> [Try it]:
In the records below, repeat word for word only the lines starting at the one that contains "module And8x2 (input" and ending at the one that contains "wire [2:0] q;", pictures excluded.

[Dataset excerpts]
■ ■ ■ ■

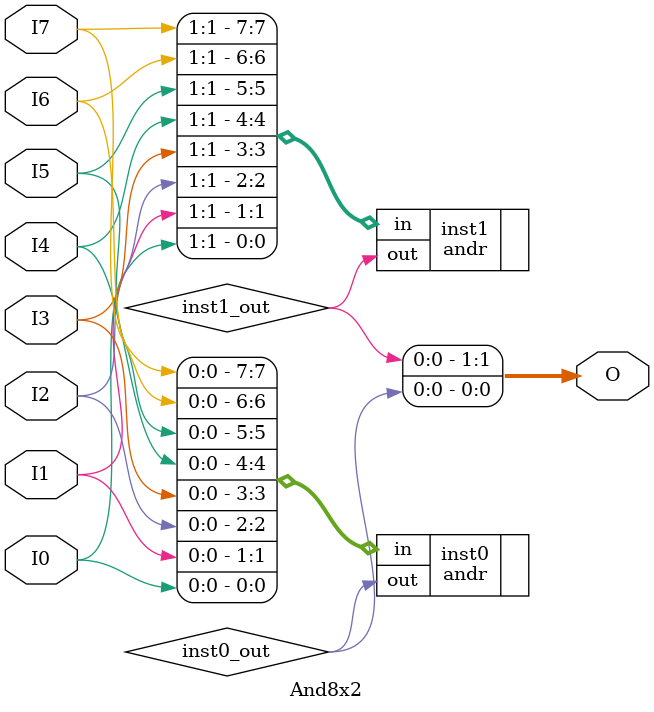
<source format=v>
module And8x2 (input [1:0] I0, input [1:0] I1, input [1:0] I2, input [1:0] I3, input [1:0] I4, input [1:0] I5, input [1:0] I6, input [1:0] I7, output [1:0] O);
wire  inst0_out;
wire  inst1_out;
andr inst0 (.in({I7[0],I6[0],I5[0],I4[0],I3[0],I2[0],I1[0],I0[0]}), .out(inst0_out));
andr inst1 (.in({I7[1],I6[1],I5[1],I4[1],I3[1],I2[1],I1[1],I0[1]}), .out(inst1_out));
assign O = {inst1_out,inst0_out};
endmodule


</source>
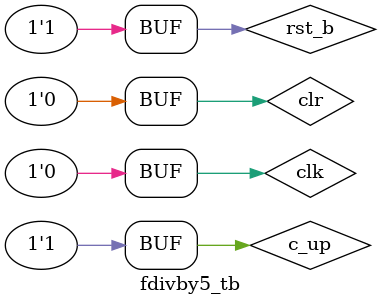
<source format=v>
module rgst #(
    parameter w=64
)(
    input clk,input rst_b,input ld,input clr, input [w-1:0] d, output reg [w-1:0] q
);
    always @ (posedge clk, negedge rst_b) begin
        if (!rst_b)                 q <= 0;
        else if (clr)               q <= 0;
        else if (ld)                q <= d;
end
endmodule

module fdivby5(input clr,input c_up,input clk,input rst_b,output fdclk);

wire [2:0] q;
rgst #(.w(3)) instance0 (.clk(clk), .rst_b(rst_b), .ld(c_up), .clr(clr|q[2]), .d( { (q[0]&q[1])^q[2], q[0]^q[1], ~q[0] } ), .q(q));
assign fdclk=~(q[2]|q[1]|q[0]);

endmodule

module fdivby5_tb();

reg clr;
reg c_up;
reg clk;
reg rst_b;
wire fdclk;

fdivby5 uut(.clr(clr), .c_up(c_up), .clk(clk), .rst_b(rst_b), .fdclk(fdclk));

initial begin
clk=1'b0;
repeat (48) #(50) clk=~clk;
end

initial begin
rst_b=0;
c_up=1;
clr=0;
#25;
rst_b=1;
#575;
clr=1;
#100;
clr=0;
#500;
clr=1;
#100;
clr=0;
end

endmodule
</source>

■ ■ ■ ■

> [Answer area]:
module And8x2 (input [1:0] I0, input [1:0] I1, input [1:0] I2, input [1:0] I3, input [1:0] I4, input [1:0] I5, input [1:0] I6, input [1:0] I7, output [1:0] O);
wire  inst0_out;
wire  inst1_out;
andr inst0 (.in({I7[0],I6[0],I5[0],I4[0],I3[0],I2[0],I1[0],I0[0]}), .out(inst0_out));
andr inst1 (.in({I7[1],I6[1],I5[1],I4[1],I3[1],I2[1],I1[1],I0[1]}), .out(inst1_out));
assign O = {inst1_out,inst0_out};
endmodule


</source>
<source format=v>
module rgst #(
    parameter w=64
)(
    input clk,input rst_b,input ld,input clr, input [w-1:0] d, output reg [w-1:0] q
);
    always @ (posedge clk, negedge rst_b) begin
        if (!rst_b)                 q <= 0;
        else if (clr)               q <= 0;
        else if (ld)                q <= d;
end
endmodule

module fdivby5(input clr,input c_up,input clk,input rst_b,output fdclk);

wire [2:0] q;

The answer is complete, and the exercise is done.